Gaining independence helped build Webb’s confidence. His life approached normal again. Friends took him to restaurants or movies and other outings.

One day in a Morgan Hill Safeway store as Webb rolled along getting groceries, a man walked toward him and gave him a thumbs up.

“Right after that moment, I realized he has a prosthetic leg on. And I’m like ‘wow,’” Webb recalled. “He comes to my wheelchair and gives me a hug and for the next 30 minutes we talked all about his prosthetic.”

Morgan Hill resident David Rummens had been wearing his prosthetic for 35 years. He showed Webb how he could run down the aisle. He even took the leg off by pushing a button.

“We had collected a crowd of people who were curious about the whole prosthetic thing,” Webb said.

By early December, Webb’s leg had healed and shaped enough for him to go to the next stage. The prosthetist made a mold to create the artificial leg.
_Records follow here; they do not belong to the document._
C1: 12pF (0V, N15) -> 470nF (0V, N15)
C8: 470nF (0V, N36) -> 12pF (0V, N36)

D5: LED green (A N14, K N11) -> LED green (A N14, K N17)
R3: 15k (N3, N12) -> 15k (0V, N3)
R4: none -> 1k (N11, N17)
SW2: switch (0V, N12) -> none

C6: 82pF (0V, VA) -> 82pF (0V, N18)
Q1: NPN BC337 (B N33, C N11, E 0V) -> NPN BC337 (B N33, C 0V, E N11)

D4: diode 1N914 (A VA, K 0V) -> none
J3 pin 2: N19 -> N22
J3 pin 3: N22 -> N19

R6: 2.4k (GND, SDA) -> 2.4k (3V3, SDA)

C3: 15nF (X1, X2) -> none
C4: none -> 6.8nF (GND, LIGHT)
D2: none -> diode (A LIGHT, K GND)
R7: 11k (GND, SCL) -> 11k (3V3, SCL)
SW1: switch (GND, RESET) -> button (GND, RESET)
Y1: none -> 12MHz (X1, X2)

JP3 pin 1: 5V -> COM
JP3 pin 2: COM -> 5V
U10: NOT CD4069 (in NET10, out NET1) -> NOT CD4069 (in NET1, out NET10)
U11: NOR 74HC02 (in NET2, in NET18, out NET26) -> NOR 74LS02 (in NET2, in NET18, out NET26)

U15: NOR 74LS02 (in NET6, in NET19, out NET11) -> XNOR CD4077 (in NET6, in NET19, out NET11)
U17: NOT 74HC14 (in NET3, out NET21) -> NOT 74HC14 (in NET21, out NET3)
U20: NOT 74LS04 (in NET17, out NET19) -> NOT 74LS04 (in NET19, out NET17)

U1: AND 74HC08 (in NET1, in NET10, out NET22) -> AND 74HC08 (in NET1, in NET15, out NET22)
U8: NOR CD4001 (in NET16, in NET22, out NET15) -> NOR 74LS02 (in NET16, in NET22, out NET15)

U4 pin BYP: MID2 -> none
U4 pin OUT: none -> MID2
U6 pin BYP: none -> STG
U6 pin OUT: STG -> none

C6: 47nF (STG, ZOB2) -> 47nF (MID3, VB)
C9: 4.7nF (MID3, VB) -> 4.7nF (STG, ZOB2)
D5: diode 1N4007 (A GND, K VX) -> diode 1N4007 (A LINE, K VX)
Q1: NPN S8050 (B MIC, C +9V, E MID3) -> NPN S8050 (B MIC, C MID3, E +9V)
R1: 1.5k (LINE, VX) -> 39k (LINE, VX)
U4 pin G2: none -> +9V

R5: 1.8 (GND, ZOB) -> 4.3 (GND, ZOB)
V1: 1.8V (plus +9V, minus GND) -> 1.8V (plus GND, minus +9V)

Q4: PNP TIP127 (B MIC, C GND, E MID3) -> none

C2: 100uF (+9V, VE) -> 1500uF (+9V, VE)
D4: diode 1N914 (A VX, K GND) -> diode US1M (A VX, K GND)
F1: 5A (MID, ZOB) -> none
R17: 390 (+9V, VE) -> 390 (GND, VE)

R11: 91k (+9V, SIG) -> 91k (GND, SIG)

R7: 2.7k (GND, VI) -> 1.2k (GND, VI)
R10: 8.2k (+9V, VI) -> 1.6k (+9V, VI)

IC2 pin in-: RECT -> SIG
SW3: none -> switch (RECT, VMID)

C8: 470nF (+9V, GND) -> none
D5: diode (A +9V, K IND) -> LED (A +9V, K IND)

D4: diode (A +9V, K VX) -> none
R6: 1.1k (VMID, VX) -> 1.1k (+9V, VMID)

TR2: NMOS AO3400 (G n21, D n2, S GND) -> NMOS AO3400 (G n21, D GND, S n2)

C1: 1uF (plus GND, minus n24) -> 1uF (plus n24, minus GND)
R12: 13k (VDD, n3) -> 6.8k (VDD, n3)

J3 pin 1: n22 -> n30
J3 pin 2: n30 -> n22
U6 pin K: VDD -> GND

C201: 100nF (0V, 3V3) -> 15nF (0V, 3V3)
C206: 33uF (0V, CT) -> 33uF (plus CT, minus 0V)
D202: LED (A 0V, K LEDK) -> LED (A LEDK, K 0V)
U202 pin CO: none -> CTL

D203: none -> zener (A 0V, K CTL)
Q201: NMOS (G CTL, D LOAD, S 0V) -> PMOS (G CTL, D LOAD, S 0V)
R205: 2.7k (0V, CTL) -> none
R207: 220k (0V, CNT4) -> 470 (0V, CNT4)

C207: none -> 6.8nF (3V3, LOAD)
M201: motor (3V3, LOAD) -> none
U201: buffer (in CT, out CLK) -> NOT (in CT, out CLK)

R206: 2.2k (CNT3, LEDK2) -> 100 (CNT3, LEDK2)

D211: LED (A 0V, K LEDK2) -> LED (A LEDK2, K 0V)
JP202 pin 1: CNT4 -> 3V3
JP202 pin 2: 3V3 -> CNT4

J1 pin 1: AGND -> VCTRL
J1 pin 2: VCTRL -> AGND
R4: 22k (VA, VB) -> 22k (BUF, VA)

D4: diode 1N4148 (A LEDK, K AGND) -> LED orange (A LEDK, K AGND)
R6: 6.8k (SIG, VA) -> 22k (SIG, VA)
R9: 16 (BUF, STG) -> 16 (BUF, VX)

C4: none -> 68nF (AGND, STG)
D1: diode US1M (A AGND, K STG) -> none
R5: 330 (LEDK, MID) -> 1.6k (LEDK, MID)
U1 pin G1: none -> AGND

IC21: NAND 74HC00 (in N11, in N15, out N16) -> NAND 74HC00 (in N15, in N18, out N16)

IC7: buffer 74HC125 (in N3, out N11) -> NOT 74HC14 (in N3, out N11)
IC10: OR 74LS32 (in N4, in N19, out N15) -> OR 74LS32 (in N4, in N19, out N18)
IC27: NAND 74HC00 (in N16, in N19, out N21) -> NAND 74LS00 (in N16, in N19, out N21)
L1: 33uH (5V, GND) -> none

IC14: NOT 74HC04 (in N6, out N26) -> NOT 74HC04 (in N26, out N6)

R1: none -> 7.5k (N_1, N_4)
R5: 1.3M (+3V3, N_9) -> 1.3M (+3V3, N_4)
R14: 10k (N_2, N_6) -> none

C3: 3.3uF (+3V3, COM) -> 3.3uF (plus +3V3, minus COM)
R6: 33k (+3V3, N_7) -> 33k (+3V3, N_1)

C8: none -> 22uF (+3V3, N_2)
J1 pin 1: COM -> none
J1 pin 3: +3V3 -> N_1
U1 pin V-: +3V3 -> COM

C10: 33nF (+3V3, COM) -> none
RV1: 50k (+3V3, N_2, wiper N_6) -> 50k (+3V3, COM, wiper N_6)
He put a sleeve on the stump area of Webb’s leg, wrapped it in cellophane and cloth and placed a roll of a substance on the leg that hardened to form the mold.

Webb came back Friday that week and Casanova put on the holster that would carry his prosthetic. He saw his patient was eager to try out the new leg, and so he placed on the limb a prosthetic with a temporary foot attachment.

“It fit like a glove,” Webb said. “I stood up and started to cry at first. I was so overjoyed because I was standing. I was holding on at first — then I turned loose. I threw my hands in the air. I was just standing there.”

Holding onto a railing, he started taking little steps. Tears of joy broke from his eyes. “It was just amazing that after 10 months, I was actually walking.”

A week later, Dec. 15, Webb returned with his nephew and took his first proper steps with the prosthetic, balancing himself on the walker. After the visit, a friend took him to Ladera Grill for a celebration of his achievement. With caution, he stepped out of the car while leaning on his walker.

“I got to the curb and I wondered what I was going to do. And I found it wasn’t hard to get up the curb,” he said. “And I walked up the handicapped ramp into the restaurant. It was so uplifting to be able to sit down in a regular chair and just sit there.”

Webb feels confident that in less than three months, he will be walking on his prosthetic without use of a walker. The past 10 months have been a challenge, but he hopes his experience is also a lesson for people dealing with their own health hardships.

“Don’t give up. Don’t give up,” he insisted. “Trust in God because He will make everything OK. Don’t sit around and think just because you lost your foot that life is over. Persevere.”